Supplied records:

-----

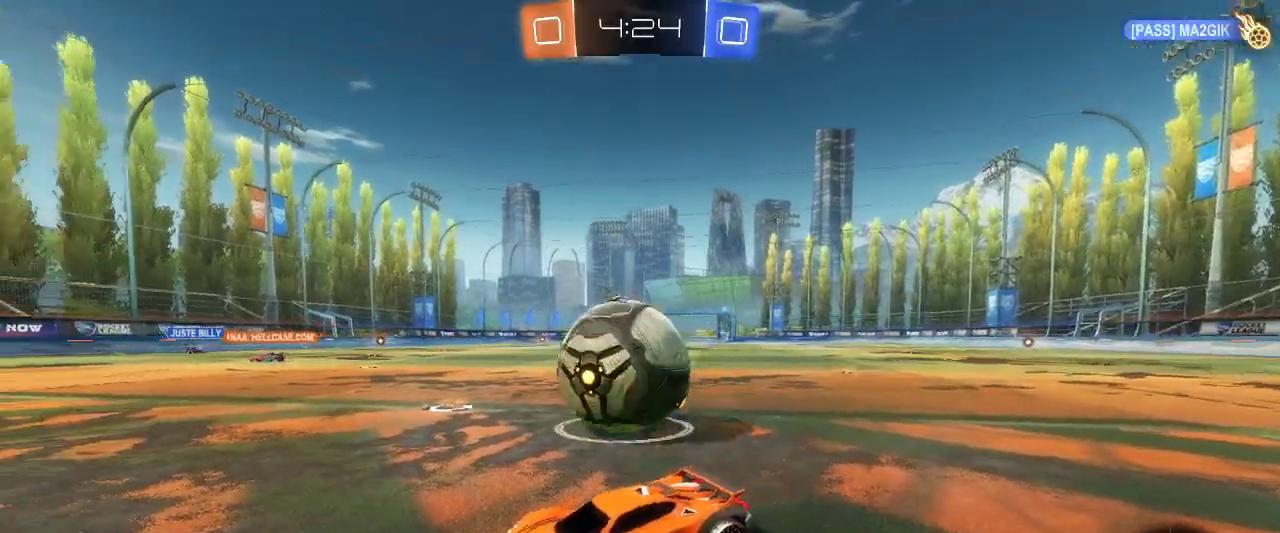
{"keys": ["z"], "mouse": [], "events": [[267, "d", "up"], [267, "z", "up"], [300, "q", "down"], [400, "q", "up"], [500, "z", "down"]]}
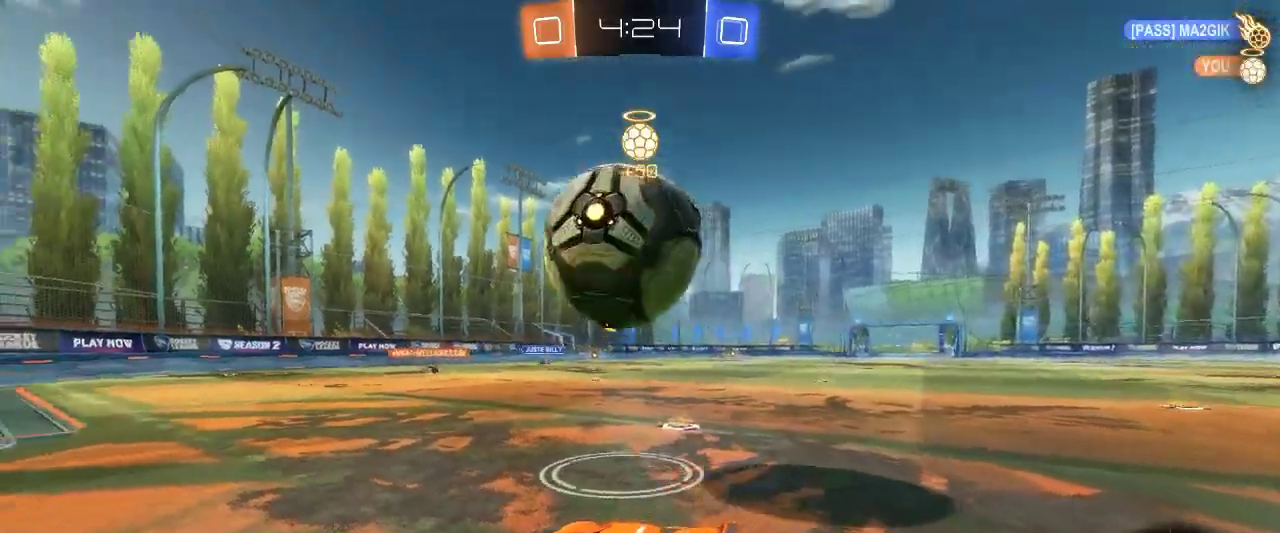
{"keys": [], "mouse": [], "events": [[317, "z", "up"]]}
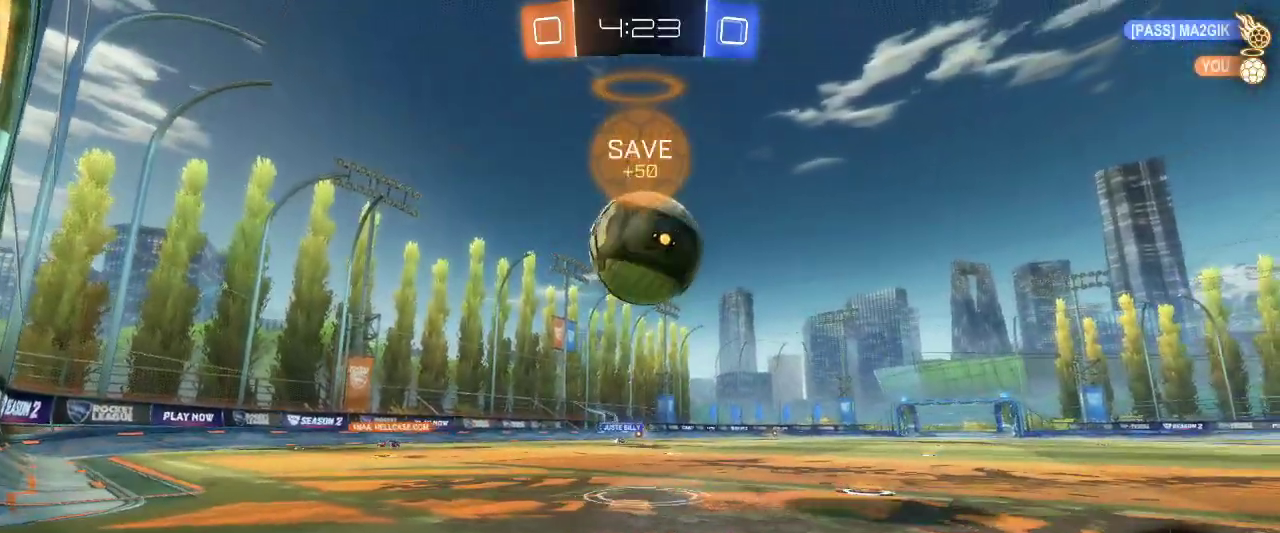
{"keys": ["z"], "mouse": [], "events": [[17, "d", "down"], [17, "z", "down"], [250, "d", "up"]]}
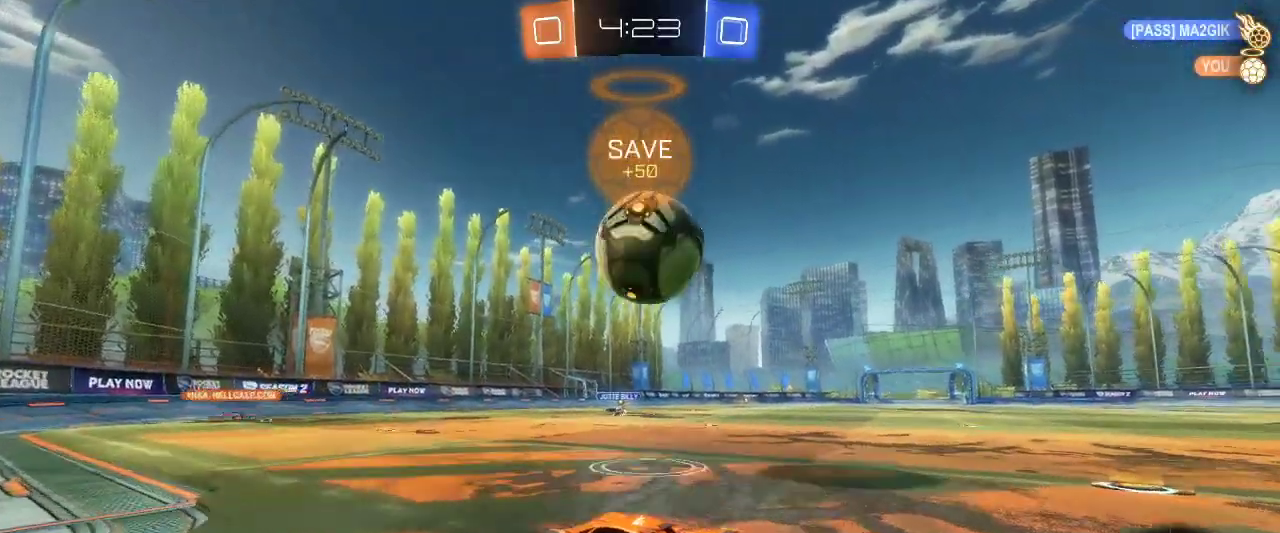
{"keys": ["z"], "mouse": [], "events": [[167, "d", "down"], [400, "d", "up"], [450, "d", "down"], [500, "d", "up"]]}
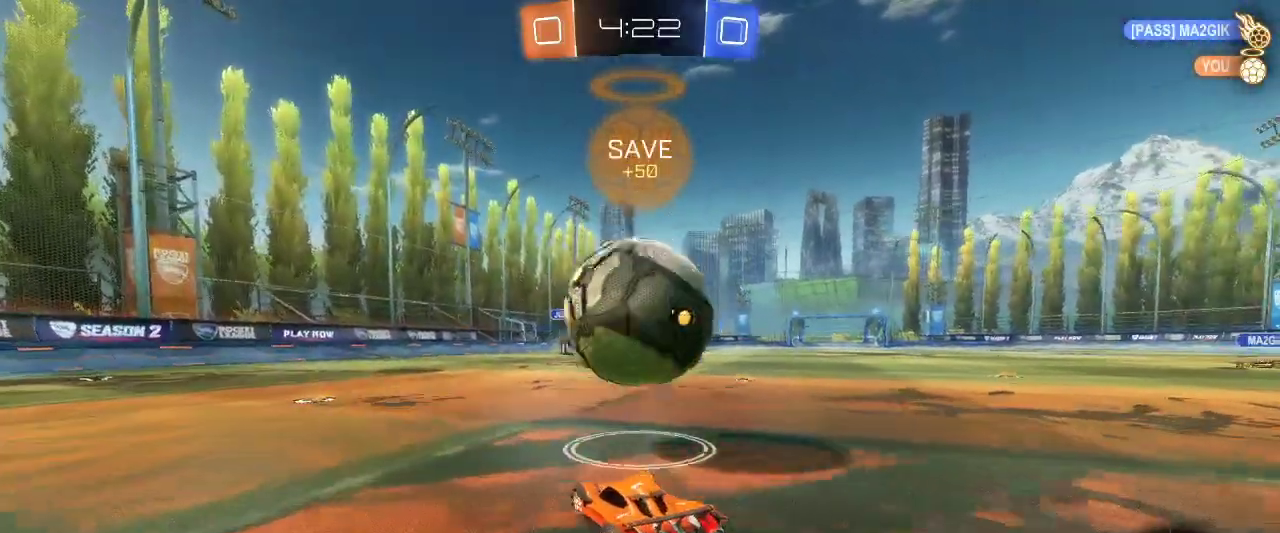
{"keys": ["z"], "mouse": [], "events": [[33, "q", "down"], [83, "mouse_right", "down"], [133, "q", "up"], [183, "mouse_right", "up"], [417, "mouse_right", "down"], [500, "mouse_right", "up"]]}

-----

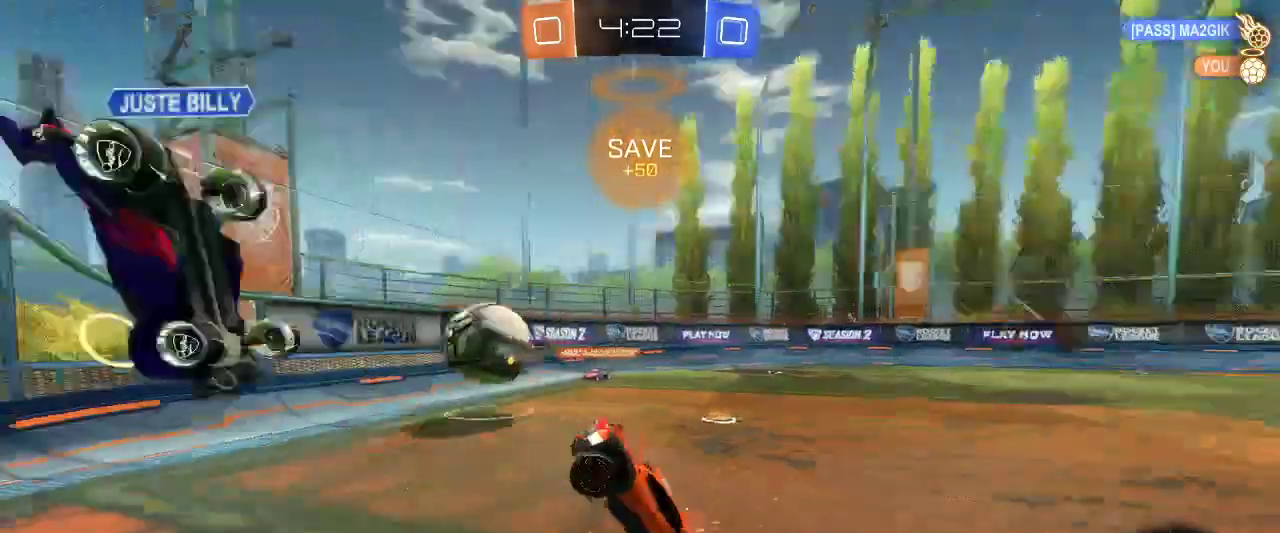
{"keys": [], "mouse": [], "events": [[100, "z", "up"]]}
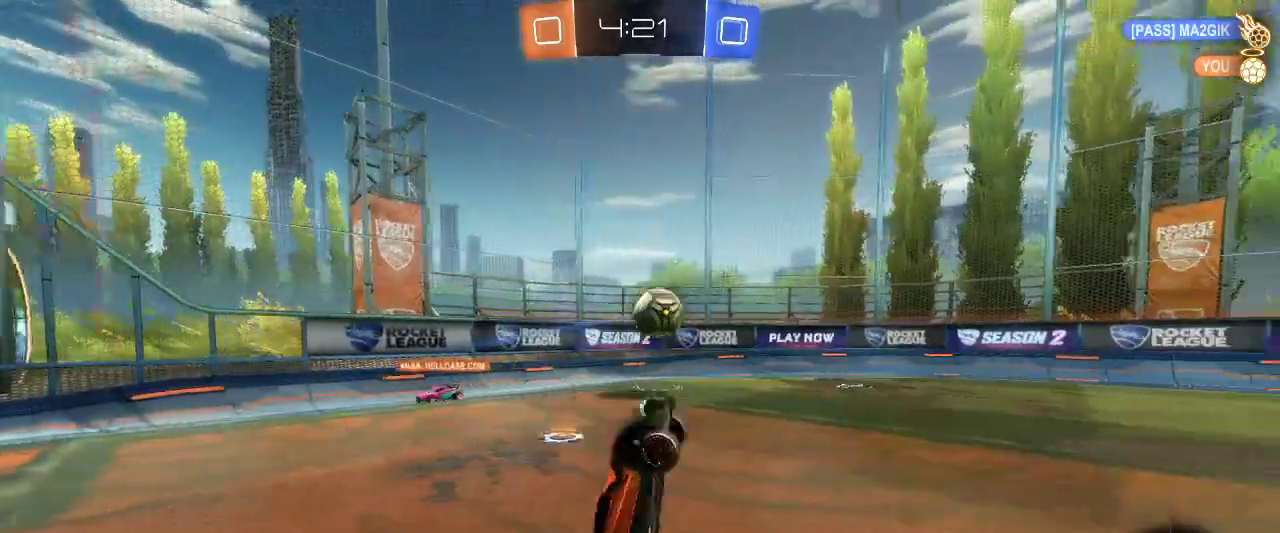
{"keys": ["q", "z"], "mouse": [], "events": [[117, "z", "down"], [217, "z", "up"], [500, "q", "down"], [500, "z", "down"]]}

-----

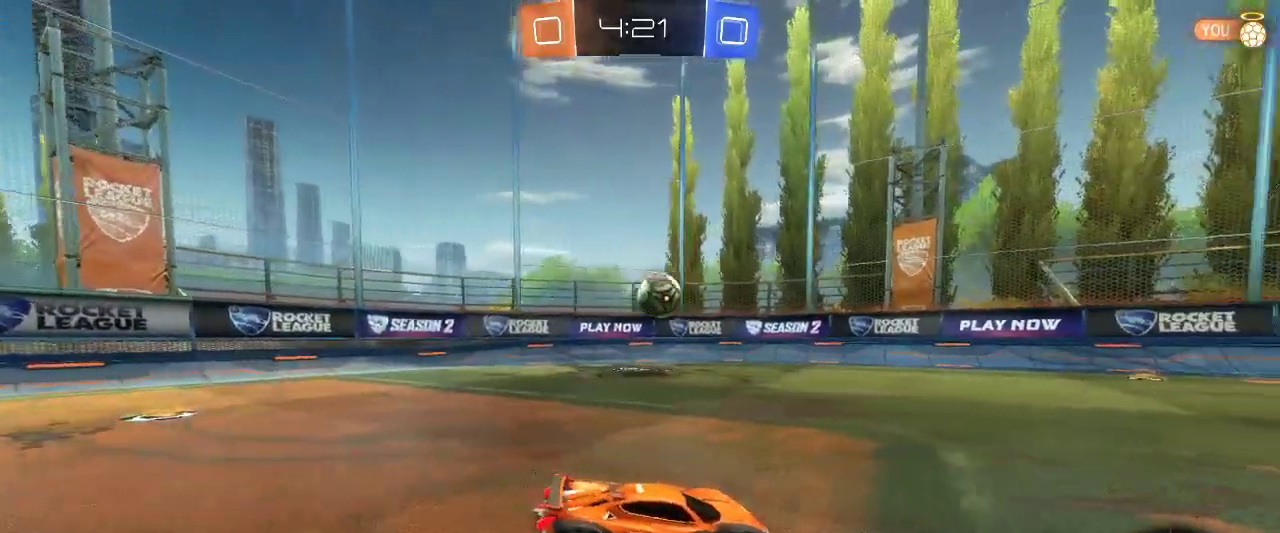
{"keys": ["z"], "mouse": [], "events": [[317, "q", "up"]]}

-----

Exercise description:
Scan the listing for "down" and copy out each line that has it.

Answer section:
{"keys": ["z"], "mouse": [], "events": [[267, "d", "up"], [267, "z", "up"], [300, "q", "down"], [400, "q", "up"], [500, "z", "down"]]}
{"keys": ["z"], "mouse": [], "events": [[17, "d", "down"], [17, "z", "down"], [250, "d", "up"]]}
{"keys": ["z"], "mouse": [], "events": [[167, "d", "down"], [400, "d", "up"], [450, "d", "down"], [500, "d", "up"]]}
{"keys": ["z"], "mouse": [], "events": [[33, "q", "down"], [83, "mouse_right", "down"], [133, "q", "up"], [183, "mouse_right", "up"], [417, "mouse_right", "down"], [500, "mouse_right", "up"]]}
{"keys": ["q", "z"], "mouse": [], "events": [[117, "z", "down"], [217, "z", "up"], [500, "q", "down"], [500, "z", "down"]]}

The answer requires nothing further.